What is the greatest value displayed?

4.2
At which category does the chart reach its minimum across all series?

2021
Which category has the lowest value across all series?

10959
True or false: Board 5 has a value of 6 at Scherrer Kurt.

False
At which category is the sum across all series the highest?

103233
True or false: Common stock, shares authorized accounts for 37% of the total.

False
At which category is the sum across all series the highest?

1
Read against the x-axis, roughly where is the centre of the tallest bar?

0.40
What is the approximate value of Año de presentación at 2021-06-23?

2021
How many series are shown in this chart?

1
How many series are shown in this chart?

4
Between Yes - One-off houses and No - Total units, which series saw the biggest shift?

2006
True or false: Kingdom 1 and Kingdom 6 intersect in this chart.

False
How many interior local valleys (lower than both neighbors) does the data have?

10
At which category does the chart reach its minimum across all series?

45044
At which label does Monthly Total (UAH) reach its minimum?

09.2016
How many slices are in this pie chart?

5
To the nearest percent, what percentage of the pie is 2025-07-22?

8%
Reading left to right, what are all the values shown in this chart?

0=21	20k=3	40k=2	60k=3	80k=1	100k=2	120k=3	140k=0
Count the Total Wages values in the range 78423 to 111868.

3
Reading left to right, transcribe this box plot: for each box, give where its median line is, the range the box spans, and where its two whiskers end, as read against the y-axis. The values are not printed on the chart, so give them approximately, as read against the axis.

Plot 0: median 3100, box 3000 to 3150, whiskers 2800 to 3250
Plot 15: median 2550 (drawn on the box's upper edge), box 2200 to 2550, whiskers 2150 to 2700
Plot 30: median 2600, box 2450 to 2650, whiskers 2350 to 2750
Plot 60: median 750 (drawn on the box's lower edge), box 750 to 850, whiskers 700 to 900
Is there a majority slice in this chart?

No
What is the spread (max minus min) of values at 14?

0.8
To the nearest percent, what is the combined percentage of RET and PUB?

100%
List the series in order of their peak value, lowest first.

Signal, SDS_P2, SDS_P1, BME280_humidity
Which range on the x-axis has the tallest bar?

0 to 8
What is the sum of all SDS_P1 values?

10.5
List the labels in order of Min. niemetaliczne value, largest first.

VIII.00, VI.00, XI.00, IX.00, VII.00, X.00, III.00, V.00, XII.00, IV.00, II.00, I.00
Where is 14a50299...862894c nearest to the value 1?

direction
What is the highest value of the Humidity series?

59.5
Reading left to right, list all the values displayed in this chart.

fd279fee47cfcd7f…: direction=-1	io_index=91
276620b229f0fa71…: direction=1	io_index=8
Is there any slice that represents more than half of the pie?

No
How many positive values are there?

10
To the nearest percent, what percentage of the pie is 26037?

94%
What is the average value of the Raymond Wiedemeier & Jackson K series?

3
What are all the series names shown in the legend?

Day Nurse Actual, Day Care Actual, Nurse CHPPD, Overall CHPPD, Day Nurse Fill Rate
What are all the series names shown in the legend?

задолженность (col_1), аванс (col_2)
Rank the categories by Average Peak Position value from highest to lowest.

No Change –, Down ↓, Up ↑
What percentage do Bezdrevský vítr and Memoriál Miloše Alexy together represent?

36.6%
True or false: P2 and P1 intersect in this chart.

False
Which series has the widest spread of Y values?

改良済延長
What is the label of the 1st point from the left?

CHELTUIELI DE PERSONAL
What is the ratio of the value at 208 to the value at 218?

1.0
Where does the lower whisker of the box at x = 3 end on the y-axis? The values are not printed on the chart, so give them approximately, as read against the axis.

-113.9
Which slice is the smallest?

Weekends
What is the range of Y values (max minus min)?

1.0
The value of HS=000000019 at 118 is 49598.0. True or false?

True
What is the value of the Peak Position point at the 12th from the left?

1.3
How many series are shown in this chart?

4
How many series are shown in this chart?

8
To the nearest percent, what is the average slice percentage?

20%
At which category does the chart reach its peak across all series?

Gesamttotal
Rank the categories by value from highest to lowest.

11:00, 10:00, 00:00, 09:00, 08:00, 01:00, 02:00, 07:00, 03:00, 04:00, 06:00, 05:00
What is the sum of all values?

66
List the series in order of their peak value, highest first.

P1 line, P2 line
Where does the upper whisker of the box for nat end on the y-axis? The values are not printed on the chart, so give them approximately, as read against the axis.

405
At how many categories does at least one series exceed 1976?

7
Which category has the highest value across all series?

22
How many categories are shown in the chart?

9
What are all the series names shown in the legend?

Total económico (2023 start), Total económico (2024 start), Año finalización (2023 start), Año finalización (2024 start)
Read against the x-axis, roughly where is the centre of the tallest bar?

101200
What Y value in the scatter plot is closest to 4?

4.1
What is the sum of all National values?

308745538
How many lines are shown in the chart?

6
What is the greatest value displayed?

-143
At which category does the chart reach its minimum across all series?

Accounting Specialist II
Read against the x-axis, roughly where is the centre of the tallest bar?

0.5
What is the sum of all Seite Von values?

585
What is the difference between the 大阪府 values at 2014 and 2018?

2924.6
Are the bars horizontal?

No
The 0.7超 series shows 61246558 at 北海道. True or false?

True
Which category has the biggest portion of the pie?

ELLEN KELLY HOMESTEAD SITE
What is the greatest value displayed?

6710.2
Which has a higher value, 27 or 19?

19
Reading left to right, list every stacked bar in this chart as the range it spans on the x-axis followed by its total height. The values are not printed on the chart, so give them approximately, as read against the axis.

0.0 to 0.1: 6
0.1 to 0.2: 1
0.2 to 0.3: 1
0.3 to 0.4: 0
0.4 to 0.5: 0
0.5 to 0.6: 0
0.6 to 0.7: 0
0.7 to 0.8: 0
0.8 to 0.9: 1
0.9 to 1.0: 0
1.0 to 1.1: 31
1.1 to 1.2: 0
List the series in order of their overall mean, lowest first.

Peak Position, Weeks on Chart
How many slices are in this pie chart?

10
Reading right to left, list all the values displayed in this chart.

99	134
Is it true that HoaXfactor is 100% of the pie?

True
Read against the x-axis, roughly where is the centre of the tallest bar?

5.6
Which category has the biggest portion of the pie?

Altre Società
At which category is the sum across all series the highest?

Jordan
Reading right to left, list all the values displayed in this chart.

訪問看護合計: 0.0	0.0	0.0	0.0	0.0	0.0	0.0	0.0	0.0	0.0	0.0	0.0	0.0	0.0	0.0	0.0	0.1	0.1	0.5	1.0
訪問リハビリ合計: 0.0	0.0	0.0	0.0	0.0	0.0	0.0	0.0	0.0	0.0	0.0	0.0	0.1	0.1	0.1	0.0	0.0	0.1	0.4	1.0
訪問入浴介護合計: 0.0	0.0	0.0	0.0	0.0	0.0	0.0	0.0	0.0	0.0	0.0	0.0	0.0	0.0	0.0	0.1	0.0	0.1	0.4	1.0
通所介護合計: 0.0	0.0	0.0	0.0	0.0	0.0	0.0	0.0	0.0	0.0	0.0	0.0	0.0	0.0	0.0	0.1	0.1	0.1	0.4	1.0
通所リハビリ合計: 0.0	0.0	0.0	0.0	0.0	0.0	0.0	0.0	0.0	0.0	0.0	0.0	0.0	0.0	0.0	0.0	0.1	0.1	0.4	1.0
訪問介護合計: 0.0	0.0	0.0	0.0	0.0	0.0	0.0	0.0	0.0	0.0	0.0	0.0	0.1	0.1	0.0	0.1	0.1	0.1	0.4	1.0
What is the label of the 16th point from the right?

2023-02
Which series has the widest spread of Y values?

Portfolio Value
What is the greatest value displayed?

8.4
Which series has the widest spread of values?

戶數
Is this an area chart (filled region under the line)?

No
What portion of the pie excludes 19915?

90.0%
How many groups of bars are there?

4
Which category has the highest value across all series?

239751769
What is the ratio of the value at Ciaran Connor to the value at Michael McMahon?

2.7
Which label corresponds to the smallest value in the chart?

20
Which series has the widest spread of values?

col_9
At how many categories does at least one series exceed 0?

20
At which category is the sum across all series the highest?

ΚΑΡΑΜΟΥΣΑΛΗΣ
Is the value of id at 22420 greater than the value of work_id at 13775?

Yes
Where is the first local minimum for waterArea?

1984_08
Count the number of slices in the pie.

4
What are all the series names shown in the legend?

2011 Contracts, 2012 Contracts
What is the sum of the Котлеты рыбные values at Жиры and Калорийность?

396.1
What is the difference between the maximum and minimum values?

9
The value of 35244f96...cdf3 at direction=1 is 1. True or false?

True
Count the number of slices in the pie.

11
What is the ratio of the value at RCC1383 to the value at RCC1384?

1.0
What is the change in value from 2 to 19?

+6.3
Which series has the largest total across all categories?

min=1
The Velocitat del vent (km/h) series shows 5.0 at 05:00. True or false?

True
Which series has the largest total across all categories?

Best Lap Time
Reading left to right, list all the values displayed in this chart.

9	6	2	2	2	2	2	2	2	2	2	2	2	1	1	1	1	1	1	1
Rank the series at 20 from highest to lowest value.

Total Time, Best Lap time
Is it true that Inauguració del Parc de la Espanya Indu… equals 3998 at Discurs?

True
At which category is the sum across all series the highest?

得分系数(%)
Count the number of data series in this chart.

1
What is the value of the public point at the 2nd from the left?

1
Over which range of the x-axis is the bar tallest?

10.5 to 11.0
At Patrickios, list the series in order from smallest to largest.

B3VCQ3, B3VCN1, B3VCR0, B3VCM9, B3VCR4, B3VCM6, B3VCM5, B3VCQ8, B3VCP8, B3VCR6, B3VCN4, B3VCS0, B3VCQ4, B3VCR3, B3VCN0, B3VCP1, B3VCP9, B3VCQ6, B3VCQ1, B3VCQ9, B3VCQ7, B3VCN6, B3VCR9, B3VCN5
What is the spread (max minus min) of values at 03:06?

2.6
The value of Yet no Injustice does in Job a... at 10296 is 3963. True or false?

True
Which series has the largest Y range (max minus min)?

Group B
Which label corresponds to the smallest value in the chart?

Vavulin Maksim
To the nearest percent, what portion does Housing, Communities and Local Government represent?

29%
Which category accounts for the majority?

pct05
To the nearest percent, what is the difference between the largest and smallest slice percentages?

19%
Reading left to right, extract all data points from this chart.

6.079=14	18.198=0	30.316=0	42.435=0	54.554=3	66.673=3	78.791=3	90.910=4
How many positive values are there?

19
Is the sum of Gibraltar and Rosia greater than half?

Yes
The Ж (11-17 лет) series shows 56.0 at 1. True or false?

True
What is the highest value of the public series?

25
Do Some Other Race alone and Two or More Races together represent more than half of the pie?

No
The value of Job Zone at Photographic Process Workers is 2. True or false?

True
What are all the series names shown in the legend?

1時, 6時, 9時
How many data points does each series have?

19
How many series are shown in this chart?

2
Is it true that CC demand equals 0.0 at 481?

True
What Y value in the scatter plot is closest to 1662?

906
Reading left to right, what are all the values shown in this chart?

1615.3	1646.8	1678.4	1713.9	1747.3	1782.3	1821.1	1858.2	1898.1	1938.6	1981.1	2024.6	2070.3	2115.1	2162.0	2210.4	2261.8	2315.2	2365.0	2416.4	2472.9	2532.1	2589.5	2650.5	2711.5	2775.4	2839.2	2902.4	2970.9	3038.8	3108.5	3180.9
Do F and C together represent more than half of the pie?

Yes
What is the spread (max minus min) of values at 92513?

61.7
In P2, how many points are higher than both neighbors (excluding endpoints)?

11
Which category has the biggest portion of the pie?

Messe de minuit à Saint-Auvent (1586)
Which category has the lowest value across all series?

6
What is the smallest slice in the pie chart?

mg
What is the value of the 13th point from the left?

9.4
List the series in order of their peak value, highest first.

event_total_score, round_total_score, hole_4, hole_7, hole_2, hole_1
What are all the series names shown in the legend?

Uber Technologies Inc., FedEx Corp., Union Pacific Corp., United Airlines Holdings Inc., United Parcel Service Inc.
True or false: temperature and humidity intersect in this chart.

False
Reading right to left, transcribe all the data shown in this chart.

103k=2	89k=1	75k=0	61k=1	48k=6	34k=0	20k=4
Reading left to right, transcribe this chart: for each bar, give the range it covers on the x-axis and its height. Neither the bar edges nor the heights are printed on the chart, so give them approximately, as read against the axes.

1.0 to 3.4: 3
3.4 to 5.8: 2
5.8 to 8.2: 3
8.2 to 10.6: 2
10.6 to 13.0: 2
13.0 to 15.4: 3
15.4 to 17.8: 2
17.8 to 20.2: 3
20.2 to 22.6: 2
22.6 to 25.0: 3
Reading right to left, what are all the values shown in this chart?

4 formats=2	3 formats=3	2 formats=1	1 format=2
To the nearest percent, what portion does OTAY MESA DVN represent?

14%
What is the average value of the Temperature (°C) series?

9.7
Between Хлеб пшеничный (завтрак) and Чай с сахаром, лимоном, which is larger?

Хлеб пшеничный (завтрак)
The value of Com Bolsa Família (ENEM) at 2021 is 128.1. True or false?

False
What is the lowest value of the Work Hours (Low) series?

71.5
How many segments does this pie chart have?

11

┄┄┄┄┄┄┄┄┄┄

**YOUR TASK:**
Reproduce verbatim every line from the first one through the line that contains "Count the Total", including both.

**REPLY:**
What is the greatest value displayed?

4.2
At which category does the chart reach its minimum across all series?

2021
Which category has the lowest value across all series?

10959
True or false: Board 5 has a value of 6 at Scherrer Kurt.

False
At which category is the sum across all series the highest?

103233
True or false: Common stock, shares authorized accounts for 37% of the total.

False
At which category is the sum across all series the highest?

1
Read against the x-axis, roughly where is the centre of the tallest bar?

0.40
What is the approximate value of Año de presentación at 2021-06-23?

2021
How many series are shown in this chart?

1
How many series are shown in this chart?

4
Between Yes - One-off houses and No - Total units, which series saw the biggest shift?

2006
True or false: Kingdom 1 and Kingdom 6 intersect in this chart.

False
How many interior local valleys (lower than both neighbors) does the data have?

10
At which category does the chart reach its minimum across all series?

45044
At which label does Monthly Total (UAH) reach its minimum?

09.2016
How many slices are in this pie chart?

5
To the nearest percent, what percentage of the pie is 2025-07-22?

8%
Reading left to right, what are all the values shown in this chart?

0=21	20k=3	40k=2	60k=3	80k=1	100k=2	120k=3	140k=0
Count the Total Wages values in the range 78423 to 111868.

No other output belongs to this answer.